Technology improvement is not to degrade our environment, but to protect it .Justify this Statement.
Answers
Answer:
Technology is fundamentally changing the way we live, work, relate to one another and to the external world. The speed, breadth and depth of current breakthroughs has no historical precedent and is disrupting almost every sector in every country. Now more than ever, the advent of new technology has the potential to transform environmental protection.
The hunt for new smarter ways to support our development has always been a key driver of technological advancement. Today as our civilisation faces a new unprecedented challenge, technology can play a crucial role in decoupling development and environmental degradation.
Let’s be clear. No human technology can fully replace ‘nature’s technology’ perfected over hundreds of millions of years in delivering key services to sustain life on Earth. A productive, diverse natural world, and a stable climate have been the foundation of the success of our civilization, and will continue to be so in future. A fundamental issue in previous technol7ogical revolutions has been the lightness with which we have taken for granted healthy natural systems like forests, oceans, river basins (all underpinned and maintained by biodiversity) rather than valuing these as a necessary condition to development.
Explanation:
We consume more natural resources than the planet can regenerate
On 1 August, the world hit Earth Overshoot Day, the point in our calendars when we tip into consuming more natural resources than the planet can regenerate in a year.
Global Footprint Network, an international non-profit that calculates how we are managing ― or failing to manage ― the world’s resources, says that in the first seven months of 2018 we devoured a year’s worth of resources, such as water, to produce everything from the food on our plates to the clothes we’re wearing – a new unwanted record.
At present, we are using resources and ecosystem services as though we had 1.7 Earths and such an ecological overshoot is possible only for a limited time before ecosystems begin to degrade and, ultimately, collapse.
As global biodiversity continues to decline steeply, the health and functioning of crucial ecosystems like forests, the ocean, rivers and wetlands will be affected. Coupled with climate change impacts which are evident in warnings from scientists and the increasing frequency and intensity of extreme weather events worldwide; this is going to be disastrous for the ecological balance of the planet and for our survival.
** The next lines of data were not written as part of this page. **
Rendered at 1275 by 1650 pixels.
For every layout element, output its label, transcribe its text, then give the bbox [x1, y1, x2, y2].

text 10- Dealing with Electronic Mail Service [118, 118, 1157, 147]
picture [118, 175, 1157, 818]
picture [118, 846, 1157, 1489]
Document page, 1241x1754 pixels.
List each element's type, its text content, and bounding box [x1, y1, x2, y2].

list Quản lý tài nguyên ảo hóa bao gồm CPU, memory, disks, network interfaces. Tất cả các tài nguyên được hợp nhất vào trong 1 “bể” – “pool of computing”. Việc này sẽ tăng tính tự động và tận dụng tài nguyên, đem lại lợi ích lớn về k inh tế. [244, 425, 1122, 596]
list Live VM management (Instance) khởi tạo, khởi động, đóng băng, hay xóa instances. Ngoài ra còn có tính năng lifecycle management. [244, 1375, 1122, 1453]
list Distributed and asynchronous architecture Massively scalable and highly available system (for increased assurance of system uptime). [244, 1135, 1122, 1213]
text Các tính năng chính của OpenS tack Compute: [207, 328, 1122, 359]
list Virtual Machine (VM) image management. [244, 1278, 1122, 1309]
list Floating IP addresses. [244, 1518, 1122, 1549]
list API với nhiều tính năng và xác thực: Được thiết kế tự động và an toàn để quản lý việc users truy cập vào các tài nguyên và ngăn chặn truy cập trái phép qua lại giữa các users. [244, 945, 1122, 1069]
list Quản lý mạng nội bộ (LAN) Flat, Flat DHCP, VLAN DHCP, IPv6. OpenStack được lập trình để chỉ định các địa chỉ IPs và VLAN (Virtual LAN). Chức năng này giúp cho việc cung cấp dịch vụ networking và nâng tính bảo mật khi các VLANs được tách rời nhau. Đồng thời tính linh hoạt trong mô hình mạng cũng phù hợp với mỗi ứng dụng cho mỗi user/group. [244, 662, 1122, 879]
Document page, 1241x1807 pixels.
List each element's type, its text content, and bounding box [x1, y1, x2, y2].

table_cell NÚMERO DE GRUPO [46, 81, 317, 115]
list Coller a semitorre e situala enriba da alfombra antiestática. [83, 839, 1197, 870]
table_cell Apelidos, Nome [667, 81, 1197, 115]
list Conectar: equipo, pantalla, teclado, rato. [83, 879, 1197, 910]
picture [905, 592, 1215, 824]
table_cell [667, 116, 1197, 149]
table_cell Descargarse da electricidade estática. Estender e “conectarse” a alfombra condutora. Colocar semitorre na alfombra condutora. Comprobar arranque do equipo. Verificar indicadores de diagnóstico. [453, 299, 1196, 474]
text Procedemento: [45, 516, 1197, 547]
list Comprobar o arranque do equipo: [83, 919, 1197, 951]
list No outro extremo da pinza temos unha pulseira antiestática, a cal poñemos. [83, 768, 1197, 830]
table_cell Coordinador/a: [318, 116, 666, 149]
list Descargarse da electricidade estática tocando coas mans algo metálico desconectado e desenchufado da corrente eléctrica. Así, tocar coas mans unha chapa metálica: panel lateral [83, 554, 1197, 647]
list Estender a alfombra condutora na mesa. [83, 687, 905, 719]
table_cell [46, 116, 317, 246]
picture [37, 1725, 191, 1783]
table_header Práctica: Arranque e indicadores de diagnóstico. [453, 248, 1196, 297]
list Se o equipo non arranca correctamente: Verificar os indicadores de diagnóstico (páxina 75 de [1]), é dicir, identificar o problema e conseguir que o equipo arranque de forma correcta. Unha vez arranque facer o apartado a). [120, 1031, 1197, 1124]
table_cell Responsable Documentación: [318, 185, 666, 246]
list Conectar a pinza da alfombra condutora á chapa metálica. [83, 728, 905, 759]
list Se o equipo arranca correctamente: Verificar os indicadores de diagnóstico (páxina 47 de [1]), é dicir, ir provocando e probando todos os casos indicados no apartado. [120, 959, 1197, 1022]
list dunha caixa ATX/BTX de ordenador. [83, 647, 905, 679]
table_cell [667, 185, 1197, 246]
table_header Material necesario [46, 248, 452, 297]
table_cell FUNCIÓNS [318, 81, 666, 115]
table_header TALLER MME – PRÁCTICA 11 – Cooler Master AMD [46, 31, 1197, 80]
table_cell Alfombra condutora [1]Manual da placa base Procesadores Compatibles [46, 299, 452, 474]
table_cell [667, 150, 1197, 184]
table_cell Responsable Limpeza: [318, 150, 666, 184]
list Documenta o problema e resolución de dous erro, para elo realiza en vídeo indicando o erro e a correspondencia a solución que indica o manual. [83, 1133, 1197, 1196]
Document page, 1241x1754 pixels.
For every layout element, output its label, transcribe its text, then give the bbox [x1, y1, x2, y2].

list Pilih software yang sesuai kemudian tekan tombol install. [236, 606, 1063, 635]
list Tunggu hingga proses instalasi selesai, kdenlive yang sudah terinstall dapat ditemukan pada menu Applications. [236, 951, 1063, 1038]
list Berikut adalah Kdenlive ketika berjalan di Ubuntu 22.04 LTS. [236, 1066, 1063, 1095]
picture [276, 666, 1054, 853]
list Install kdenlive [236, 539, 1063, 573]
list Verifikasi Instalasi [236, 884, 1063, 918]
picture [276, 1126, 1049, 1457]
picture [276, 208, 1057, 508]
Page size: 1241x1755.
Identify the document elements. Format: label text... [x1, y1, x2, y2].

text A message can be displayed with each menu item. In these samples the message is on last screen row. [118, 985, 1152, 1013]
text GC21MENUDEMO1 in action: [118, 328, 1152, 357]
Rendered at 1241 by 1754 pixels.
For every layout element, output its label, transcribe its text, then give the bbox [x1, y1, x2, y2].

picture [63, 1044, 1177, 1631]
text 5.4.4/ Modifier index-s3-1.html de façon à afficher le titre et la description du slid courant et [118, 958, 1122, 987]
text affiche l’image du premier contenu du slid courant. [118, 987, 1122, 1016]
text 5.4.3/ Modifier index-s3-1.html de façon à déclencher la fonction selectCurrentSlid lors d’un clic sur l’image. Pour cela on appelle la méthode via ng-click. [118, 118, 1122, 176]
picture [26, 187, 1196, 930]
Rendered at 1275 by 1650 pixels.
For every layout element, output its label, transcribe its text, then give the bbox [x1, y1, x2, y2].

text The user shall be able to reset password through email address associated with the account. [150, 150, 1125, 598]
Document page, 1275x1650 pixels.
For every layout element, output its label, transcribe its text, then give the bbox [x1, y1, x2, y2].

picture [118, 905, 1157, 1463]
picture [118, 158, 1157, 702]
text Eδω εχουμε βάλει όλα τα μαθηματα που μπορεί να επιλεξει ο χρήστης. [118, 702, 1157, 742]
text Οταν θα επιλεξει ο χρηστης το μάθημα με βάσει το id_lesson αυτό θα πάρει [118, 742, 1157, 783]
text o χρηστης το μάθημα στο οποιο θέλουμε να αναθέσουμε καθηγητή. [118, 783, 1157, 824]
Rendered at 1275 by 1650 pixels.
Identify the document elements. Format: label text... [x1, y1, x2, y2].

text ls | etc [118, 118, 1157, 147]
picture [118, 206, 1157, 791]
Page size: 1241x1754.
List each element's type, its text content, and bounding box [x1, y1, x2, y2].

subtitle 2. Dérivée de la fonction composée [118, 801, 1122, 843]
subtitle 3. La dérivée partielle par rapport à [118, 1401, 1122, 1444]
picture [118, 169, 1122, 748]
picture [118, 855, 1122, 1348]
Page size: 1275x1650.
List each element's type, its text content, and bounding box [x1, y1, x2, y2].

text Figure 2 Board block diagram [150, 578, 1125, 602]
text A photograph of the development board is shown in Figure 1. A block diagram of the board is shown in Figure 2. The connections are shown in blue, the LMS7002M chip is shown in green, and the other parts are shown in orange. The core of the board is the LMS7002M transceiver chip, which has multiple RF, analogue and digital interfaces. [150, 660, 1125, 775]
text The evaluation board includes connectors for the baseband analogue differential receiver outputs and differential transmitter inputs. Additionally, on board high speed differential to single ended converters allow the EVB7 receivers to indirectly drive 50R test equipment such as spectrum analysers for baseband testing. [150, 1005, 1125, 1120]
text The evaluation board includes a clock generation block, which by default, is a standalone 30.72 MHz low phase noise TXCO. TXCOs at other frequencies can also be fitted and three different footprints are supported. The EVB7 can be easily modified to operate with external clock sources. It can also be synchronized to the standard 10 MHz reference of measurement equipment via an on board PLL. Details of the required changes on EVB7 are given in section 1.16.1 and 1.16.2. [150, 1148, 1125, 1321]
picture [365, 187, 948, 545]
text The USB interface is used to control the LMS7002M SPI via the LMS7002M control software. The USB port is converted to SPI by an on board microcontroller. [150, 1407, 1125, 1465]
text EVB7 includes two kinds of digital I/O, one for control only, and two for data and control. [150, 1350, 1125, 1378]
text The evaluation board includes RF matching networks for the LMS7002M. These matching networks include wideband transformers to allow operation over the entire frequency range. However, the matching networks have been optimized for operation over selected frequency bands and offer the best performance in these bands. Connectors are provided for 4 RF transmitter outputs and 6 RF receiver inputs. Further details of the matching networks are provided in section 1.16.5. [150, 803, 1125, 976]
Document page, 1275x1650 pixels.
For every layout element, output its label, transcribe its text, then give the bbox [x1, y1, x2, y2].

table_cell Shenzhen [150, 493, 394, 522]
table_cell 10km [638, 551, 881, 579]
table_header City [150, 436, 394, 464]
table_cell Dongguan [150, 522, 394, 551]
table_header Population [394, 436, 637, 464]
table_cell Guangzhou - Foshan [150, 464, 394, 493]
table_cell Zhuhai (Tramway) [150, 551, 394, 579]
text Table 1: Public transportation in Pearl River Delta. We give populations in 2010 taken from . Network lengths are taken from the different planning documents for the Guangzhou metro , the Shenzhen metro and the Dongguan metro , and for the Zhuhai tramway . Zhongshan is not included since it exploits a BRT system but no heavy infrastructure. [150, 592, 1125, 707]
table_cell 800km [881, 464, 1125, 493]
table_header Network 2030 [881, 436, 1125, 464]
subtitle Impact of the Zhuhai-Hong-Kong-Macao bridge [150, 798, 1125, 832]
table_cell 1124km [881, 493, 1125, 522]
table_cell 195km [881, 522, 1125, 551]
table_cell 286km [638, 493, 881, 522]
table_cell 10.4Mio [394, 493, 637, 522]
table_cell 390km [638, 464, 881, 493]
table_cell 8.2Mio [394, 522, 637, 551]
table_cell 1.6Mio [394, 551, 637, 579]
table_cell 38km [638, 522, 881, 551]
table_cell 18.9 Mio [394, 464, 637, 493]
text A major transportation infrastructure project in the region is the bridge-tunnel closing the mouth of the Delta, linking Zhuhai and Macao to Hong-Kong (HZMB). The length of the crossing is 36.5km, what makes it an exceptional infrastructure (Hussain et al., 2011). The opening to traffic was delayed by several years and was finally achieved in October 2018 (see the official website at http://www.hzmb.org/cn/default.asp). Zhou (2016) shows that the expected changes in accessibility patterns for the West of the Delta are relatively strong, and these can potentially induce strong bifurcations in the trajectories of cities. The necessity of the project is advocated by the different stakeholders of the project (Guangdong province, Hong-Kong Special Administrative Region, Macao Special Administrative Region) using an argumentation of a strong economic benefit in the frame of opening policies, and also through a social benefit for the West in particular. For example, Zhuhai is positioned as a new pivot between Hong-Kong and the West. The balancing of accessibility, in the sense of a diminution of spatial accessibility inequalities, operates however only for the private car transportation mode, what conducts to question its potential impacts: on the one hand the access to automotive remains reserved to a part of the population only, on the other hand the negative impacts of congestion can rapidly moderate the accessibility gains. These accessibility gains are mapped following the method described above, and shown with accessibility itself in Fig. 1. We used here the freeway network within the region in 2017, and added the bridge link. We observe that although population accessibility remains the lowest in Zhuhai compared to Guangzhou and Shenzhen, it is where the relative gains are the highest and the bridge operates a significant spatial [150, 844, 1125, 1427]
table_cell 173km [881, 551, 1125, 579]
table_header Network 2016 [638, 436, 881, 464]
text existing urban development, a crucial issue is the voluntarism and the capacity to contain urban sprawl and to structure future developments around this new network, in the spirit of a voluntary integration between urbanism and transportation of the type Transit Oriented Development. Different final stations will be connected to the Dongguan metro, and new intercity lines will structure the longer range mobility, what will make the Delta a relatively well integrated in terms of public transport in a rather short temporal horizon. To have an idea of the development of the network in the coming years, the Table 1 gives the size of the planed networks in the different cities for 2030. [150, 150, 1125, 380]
Earth Overshoot Day is a stark reminder of the urgent actions individuals, countries and the global community must take to protect forests, oceans, wildlife and freshwater resources and help achieve resilience and sustainable development for all.
We have a critical window of opportunity between now and 2020 to put in place commitments and actions to reverse the trend of nature loss by 2030 and help ensure the health and well-being of people and our planet.
This is not just doom and gloom, the risk is real
The failing of natural systems is not without consequences for us.
Every day new evidence of our unsustainable impact on the environment is emerging. The last five years have been the warmest five-year period on record, the Arctic warmed much faster than predicted and the UN estimates that in the last 10 years, climate-related disasters have caused $1.4 trillion worth of damage worldwide.
In just over 40 years, the world has witnessed 60% decline in wildlife across land, sea and freshwater and is heading towards a shocking decline of two-thirds by 2020 if current trends continue. This has happened in less than a generation. A blink of the eye, compared to the hundreds of millions of years some of these species have lived on our planet.
Forests are under pressure like never before with unabated deforestation and at sea, 90% of the world’s fish stocks are overfished. All indicators point toward our planet being on the brink.